I Feel Pale

by Everlasting   May 26, 2014


It's my heart. It beats thus I am alive.
But I must confess:
I am as dead as the corpses in the cemetery.
My thoughts linger in the limbo
And my soul is eaten by maggots everyday.
I must be insane,
The world isn't a burial ground where We-
are given a funeral the day of our birth.
I was alive. I am alive. I opened my eyes.
Yet I feel blind. Trapped. Constricted.
in a coffin of years beyond my age,
instead than in a crib where a baby sleeps.

I don't know but everyone cries.
They wear black baggages under their eyes.
I guess I just feel Pale. Pale because
the world its slowly losing its bright colors.

Written by: L.L.

2014

2


Did You Like This Poem?

Latest Comments

  • 10 years ago

    by Poet on the Piano

    Judging comment:

    This poem captured my heart for many reasons. One, the words are simple yet woven thoughtfully to give the reader a new perspective, as I have only known "pale" as a complexion or something a person looks, usually in the face. But to feel "pale"? That puts awe in my mind... and it makes me wonder how deeply we can feel, that there are emotions we are not aware of. Each line is almost professed in this tone that convinces me this is reality, this is what we can't always control.
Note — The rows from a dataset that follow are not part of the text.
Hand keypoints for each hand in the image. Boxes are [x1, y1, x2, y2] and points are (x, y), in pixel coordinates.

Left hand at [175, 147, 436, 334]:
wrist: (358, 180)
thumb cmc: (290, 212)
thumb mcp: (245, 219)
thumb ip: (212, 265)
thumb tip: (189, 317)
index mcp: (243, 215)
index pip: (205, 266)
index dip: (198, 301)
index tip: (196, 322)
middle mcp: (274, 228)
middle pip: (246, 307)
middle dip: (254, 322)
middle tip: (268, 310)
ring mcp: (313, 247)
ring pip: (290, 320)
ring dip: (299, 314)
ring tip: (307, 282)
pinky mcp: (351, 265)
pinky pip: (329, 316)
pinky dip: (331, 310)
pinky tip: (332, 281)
We can feel our heart beating yet that doesn't guarantee we are alive in spirit, in mind. Another point comes to my mind that brings up a conflict. When people say, only we can choose what path we travel on and our own happiness, it is not always as easy as waking up one day and prompting change. We know we are alive and can make the most of each day, but I feel it is a process. Your mentions of being constricted in a coffin are vivid and contrast well with the crib where a baby sleeps... as it is morose yet portrays this innocence, that we should have comfort yet we have been led to this point of being trapped. I like how you worded "black baggages under their eyes" as the common phrase is we have bags under our eyes, yet that means we are carrying baggage, emotional often. The last line ties in the poem well, especially with your uncertainty of how you can go and interact with the world. (7)

  • 10 years ago

    by Meena Krish

    So many images were coming to my mind as I read this; but the one that sticks out is how the world is reducing itself to ruins and not going to leave a trace for the future....sad.